Thirst

Thirst (2009)

Thirst review first published by Film4

Synopsis: Park Chan-wook (Oldboy) directs, produces and co-writes this melodramatic horror oddity.

Review: The heart of Thirst may be a vampire film but its soul is a morality play, while its flesh is a sensuous playground of desire. Like his previous film I’m A Cyborg, But That’s OK (2006), Park Chan-Wook’s film ends with two lovers bathed in the light of the dawning sun – but there all similarities to anything that he has done before end, apart from the writer-director’s trademark deftness with bright colours and striking images, and some familiar faces in the cast.

Thirst is not a tense cross-border thriller like JSA Joint Security Area (2000), nor does it follow the retaliatory trajectory of the so-called ‘revenge trilogy’ Sympathy For Mr Vengeance (2002), Oldboy (2003) and Lady Vengeance (2005). Rather, Thirst is ostensibly Park’s first foray into feature-length horror (following his short Cut that formed part of the 2004 anthology Three Extremes) – except that, even as a vampire film, Thirst is far from conventional.

From the moment we first meet Catholic priest Sang-Hyun (Song Kang-Ho) – administering to the sick and dying in a hospital, trying to offer advice and solace as he takes confession, and even selflessly volunteering for an experimental medical programme – it is clear that he is a good man. His self-denying prayers for suffering are answered in Africa where he becomes hideously infected, suffers a severe haemorrhage, and is pronounced deceased on a surgical table during an emergency transfusion. But this Jesus-like figure will indeed come back from the dead only to start living the life of sin and sensuality that he had long resisted and repressed.

“When you’re dead, you’re dead,” Sang-Hyun tells his blind, elderly mentor (Park In-Hwan) back at the seminary, but in fact the miraculously resurrected priest seems to be undead. He catches sight (and, more importantly, scent) of Tae-Ju (Kim Ok-Vin), who was once the object of his boyhood affections and is now unhappily married to ‘idiot’ Kang-Woo (Shin Ha-Kyun). Sang-Hyun’s burgeoning appetites lead him to slip inexorably into exploitation, adultery, murder and worse, as he all the while struggles to justify his actions and to steer himself back towards redemptive martyrdom.

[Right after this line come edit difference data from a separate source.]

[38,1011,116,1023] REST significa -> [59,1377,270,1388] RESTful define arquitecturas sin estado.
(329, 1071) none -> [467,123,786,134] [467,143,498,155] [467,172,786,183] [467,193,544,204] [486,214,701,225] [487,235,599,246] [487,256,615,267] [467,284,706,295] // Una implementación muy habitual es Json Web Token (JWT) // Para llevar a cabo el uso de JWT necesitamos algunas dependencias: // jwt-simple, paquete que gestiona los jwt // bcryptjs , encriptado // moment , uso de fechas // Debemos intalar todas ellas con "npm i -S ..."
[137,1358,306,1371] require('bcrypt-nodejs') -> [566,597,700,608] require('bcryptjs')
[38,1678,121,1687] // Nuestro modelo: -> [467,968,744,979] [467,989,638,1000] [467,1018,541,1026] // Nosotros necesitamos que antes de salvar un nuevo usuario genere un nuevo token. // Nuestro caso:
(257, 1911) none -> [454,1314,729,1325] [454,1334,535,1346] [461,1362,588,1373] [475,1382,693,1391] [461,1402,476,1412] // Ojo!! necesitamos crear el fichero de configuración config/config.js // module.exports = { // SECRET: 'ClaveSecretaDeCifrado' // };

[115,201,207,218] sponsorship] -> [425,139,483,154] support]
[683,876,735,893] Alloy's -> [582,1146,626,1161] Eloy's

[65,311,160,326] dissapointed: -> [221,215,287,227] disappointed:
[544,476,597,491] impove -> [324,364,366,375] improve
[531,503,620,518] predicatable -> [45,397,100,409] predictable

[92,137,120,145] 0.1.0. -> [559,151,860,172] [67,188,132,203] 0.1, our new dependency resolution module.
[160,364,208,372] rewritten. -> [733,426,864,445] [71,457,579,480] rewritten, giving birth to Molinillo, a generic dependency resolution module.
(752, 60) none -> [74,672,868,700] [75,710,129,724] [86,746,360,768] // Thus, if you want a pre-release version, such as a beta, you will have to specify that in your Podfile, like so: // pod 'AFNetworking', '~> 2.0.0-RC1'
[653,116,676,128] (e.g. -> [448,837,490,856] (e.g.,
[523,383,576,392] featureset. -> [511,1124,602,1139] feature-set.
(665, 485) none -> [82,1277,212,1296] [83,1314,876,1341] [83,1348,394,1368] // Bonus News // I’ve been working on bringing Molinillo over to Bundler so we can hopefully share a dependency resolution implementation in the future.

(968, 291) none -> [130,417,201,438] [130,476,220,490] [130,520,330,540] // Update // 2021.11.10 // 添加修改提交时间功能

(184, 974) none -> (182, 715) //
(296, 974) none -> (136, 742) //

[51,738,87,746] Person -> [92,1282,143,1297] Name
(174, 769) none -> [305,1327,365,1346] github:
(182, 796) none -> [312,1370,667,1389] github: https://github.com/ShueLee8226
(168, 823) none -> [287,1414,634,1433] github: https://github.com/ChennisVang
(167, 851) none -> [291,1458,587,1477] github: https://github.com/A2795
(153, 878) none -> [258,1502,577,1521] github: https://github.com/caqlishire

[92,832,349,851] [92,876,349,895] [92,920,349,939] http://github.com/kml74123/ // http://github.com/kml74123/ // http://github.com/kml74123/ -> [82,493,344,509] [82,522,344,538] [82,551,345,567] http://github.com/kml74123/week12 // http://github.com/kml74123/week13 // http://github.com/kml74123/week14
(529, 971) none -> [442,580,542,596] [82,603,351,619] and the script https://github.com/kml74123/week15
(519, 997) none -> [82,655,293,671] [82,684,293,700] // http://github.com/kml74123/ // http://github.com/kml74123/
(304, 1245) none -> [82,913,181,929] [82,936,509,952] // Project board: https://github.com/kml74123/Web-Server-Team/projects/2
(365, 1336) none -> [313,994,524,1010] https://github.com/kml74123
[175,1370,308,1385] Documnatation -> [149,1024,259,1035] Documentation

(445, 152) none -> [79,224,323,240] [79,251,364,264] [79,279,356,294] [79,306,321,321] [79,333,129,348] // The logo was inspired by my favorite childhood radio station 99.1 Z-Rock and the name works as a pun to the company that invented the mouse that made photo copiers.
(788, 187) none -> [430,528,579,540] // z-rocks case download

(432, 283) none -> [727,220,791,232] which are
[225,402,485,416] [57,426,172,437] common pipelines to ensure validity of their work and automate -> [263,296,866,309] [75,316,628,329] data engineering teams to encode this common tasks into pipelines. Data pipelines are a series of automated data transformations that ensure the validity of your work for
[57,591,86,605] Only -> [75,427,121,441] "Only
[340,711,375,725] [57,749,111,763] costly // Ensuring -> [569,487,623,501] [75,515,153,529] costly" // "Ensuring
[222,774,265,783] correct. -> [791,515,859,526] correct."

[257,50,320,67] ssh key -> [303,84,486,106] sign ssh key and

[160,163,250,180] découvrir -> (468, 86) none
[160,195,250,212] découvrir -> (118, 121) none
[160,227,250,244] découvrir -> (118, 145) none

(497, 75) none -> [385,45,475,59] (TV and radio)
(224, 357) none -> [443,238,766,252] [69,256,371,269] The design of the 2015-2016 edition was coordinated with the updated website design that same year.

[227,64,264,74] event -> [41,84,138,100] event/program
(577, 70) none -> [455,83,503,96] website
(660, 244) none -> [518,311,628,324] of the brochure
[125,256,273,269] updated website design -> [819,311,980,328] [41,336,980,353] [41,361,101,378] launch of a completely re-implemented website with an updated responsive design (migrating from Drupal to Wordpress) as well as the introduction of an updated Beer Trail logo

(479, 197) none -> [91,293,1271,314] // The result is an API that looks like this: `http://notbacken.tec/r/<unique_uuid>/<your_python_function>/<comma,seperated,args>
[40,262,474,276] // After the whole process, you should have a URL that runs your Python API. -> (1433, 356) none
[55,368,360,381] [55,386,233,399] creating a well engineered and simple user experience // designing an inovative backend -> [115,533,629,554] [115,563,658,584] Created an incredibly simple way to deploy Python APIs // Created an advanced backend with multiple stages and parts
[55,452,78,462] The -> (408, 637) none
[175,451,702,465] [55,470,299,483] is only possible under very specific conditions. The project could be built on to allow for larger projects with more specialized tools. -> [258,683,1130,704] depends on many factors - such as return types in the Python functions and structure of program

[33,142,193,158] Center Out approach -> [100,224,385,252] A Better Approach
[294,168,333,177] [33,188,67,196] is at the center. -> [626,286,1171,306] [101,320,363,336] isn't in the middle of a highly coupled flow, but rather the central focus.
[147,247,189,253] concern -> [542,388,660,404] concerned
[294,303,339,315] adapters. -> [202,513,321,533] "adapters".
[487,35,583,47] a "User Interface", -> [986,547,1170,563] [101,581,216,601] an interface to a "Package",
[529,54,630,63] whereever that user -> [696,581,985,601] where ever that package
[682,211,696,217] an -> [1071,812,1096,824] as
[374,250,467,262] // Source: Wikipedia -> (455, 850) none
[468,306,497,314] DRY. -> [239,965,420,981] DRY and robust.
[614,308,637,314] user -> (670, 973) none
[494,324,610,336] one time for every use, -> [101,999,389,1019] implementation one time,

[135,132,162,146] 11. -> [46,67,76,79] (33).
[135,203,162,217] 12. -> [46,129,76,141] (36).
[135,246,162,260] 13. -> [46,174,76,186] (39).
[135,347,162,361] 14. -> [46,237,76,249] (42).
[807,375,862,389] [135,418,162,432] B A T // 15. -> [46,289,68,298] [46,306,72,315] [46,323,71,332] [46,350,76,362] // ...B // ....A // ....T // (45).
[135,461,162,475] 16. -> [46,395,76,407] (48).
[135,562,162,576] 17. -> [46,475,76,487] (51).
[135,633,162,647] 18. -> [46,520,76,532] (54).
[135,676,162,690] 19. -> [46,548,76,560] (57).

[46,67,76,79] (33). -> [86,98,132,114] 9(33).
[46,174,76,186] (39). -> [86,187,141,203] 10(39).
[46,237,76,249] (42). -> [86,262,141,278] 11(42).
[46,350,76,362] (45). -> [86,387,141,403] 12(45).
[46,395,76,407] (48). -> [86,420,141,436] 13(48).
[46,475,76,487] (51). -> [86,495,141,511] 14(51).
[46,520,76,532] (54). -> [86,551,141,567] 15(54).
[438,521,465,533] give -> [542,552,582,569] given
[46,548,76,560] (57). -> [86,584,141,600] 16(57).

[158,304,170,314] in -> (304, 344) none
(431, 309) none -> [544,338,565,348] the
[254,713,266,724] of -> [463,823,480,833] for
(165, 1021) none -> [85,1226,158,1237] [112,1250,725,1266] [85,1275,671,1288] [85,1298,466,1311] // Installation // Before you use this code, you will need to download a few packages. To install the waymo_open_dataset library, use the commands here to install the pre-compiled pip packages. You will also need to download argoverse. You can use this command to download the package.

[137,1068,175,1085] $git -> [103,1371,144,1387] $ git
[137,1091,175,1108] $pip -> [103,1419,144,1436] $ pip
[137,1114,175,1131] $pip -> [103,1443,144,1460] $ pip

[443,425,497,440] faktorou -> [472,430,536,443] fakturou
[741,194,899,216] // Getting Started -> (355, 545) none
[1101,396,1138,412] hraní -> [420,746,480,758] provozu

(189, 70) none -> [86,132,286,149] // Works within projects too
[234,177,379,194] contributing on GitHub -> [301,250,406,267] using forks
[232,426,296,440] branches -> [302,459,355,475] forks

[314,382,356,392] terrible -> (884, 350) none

With his enhanced strength and senses, his acute aversion to sunlight, and his insatiable lust for blood, there is little doubting Sang-Hyun’s status as a creature of the night. However, Park prefers to play out this horror tale as mordant morality melodrama. Its domesticated adultery-and-mahjong scenario is one fifth In The Mood For Love (2000), one fifth The Postman Always Rings Twice (1981), and three fifths Émile Zola’s 1867 novel Thérèse Raquin (filmed by Marcel Carné in 1953, and openly acknowledged as a source by Park) – none of which featured priests and vampires at all. And there is always the question of whether Sang-Hyun’s undead adventures are meant to be taken at face value or are, as one character puts it, ‘all psychological’. For the latter, think something like The Last Temptation Of Christ (1988) as reimagined by a priest dying in an African intensive care unit as he confronts his own innate sinfulness before finally going the way of all flesh. Either way, Sang-Hyun ends up more or less back at the point where his vampiric escapade first began.

Before he gets there, though, we are treated to Eros and Thanatos in their most fetishistic forms. Feet are worshipped, toes and underarms are licked, shoulders are nibbled, sex is had on loud-sloshing waterbeds and bodies are bled and devoured. It is a parade of rampant, seductive carnality, into which Sang-Hyun, and we with him, readily fall.

In a Nutshell: a heady vision of humanity’s darker desires, Thirst is sometimes grotesque, sometimes shocking and often very funny.  Its only flaw is its ungainly duration: like someone who has (however temporarily) cheated death, Park’s film lasts somewhat longer than it naturally should.